Rzeczy, które musisz wiedzieć, jeśli decydujesz się na posiadanie kota w domu.




Minął rok, odkąd w naszym życiu pojawił się Stefan. Przybłęda, który raz wniesiony i nakarmiony przez moją siostrę nie chciał odejść i czekał pod drzwiami naszego domu na jedzenie i przytulanie. Myślę, że właśnie teraz, po roku doświadczenia z kotem w mieszkaniu, mogę opowiedzieć Wam, czego należy spodziewać się, kiedy decydujesz się przygarnąć kotka. Czy dużo rzeczy się zmienia? Może nie aż tak dużo, ale dochodzi kilka przyzwyczajeń i kilka strat, z którymi musisz się pogodzić lub wymyślić swoje rozwiązanie.

Długo zastanawialiśmy się nad tym, czy zostawić tego słodkiego kociaka na dłużej. Na samym początku chcieliśmy znaleźć dla niego dom, ale wiecie, jak to jest z kotami. Jest ich za dużo a ogłoszeń w internecie jeszcze więcej. I tak nikt się nie zgłosił. Wypuszczenie go w świat absolutnie nie wchodziło w grę. Postanowiliśmy zostawić go na chwilę na próbę, przynajmniej na zimę a później zastanowimy się co dalej. Nie muszę Wam chyba wspominać o tym, że Antek był w siódmym niebie, bo w końcu miał swoje zwierzątko, którym mógł się opiekować. Tak właśnie Stefan został z nami na dłużej i teraz nie wyobrażamy sobie, żeby go nie było w naszym mieszkaniu. Na początku było kilka kwestii, które należało uregulować i wprowadzić zasady. Wierzcie mi, łatwo nie było. Studiowanie wszystkich rodzajów żwirków do kuwety i oduczanie załatwiania się gdzie popadnie, nie należało do najłatwiejszych, ale się udało.

 

rzeczy-ktore-musisz-wiedziec-jesli-decydujesz-sie-na-kota1

 

Oto pierwsze zdjęcie Stefana. Mały skulony kotek, który nie bardzo ogarnia, gdzie jest i co to za ludzie gapią się na niego.
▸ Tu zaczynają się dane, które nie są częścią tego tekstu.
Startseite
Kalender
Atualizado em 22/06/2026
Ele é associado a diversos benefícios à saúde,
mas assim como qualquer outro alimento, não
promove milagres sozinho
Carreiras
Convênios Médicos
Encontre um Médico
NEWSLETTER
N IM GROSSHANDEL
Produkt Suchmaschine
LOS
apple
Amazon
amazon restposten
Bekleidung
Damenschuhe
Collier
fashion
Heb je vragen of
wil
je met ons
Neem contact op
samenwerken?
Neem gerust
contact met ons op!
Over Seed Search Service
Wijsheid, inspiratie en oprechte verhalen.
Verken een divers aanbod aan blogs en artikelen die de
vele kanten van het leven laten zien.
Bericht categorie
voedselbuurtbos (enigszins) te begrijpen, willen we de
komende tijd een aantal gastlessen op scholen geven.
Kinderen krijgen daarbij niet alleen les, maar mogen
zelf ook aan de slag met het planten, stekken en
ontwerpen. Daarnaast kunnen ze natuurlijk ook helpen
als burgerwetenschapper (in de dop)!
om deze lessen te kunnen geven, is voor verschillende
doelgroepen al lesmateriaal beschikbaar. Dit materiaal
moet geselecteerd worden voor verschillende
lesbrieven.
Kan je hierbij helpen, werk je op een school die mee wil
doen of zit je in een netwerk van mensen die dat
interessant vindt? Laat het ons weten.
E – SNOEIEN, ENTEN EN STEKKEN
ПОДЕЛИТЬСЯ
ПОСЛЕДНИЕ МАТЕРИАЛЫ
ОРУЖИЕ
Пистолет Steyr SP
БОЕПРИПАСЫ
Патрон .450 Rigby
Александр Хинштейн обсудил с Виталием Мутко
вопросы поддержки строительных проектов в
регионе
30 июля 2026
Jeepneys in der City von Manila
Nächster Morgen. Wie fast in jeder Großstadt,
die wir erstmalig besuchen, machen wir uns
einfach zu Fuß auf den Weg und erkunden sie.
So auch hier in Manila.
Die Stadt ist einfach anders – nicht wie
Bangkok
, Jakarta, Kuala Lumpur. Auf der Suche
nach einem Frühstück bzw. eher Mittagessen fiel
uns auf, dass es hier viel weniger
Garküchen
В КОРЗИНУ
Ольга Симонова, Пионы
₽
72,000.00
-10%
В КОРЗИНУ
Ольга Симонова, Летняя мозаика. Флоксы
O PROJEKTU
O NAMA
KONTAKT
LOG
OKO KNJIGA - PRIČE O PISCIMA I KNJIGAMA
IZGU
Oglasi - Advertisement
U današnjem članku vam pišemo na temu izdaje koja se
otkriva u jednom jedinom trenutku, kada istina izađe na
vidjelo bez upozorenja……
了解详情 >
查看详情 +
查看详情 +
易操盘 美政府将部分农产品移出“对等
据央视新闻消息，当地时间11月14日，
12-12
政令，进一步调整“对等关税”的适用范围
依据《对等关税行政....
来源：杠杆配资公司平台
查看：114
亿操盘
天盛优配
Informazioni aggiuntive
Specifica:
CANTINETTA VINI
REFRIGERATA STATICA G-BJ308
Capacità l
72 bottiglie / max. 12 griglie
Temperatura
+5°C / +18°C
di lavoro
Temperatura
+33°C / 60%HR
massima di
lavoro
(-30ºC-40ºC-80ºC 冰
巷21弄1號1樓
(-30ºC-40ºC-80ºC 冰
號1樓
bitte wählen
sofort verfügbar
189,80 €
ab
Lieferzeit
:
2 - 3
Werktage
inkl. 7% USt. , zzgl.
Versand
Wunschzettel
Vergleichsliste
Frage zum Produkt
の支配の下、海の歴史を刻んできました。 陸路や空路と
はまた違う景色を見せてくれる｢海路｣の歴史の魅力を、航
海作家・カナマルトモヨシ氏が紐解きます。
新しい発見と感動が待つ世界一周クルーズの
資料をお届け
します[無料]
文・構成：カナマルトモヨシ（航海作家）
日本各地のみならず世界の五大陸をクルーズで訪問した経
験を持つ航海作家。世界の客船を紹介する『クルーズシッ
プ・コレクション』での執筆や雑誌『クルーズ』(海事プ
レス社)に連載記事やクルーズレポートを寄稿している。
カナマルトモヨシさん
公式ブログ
Jeśli chcecie mieć kota w domu, to przygotujcie się na te rzeczy.

 

Przygotuj się na sprzątanie kup

Początki z kotem są ciężkie. U nas dodatkowo doszło to, że przez kilka dni nie mieliśmy w domu kuwety. Zbieranie kocich kup z różnych kątów w pokoju należało do codzienności. Dodam, że nigdy nie trzymałam żadnego zwierzęcia w domu. Jeśli był to pies to duży i mieszkający na zewnątrz. Po kilku dniach dało się zauważyć kilka a później jedno ulubione miejsce, w którym lubi się załatwiać. Po przywiezieniu kuwety i zasypanie jej żwirkiem nie było już żadnego problemu. Stefan zaakceptował nową toaletę i potem już nigdy nie zdarzyło mu się załatwić swoje potrzeby w innym miejscu. Na samym początku zaopatrzcie się w dużą ilość ręczników papierowych, rękawiczki i odświeżacz powietrza.

 

rzeczy-ktore-musisz-wiedziec-jesli-decydujesz-sie-na-kota

 

Będziesz ekspertem co do żwirków dla kota

To chyba była nasza ulubiona rzecz, którą testowaliśmy przez jakiś czas, aby w końcu znaleźć rozwiązanie, które najbardziej nam pasuje. Czy wiecie, że istnieje kilka rodzajów żwirków dla kota: bentonitowe (kamyczki), drewniane (wióry drewna) i żelowe (silikonowe)? Po wielu próbach, będąc ekspertami w sprawie kocich żwirków, wybraliśmy żelowe, które pochłaniają zapachy i serio w domu nie czuć toaletą kota.

 

Zwierzak kosztuje

Sprawa bardzo oczywista, ale niejednokrotnie pomijana we wszelkich argumentach za i przeciw posiadaniu kota czy psa. Zwierzę kosztuje. Jeśli myślisz, że będziesz karmił kota resztkami z jedzenia, to możesz się bardzo pomylić albo przynajmniej słono tego pożałować. Tak było w naszym przypadku kiedy Stefan pokazał, jak bardzo nie lubi… uwaga… MLEKA. Dostaje po nim rozwolnienia. Mleko odpada, jak również różne inne produkty, których nie chciał tknąć. W grę wchodzi karma mokra i sucha oraz woda. Do tego doliczmy żwirek, który również trzeba kupić a no i wizyty u weterynarza. Są niezbędne, szczególnie jeśli w domu jest dziecko. To są dodatkowe koszty, które musisz ponieść. Trzeba wziąć to pod uwagę.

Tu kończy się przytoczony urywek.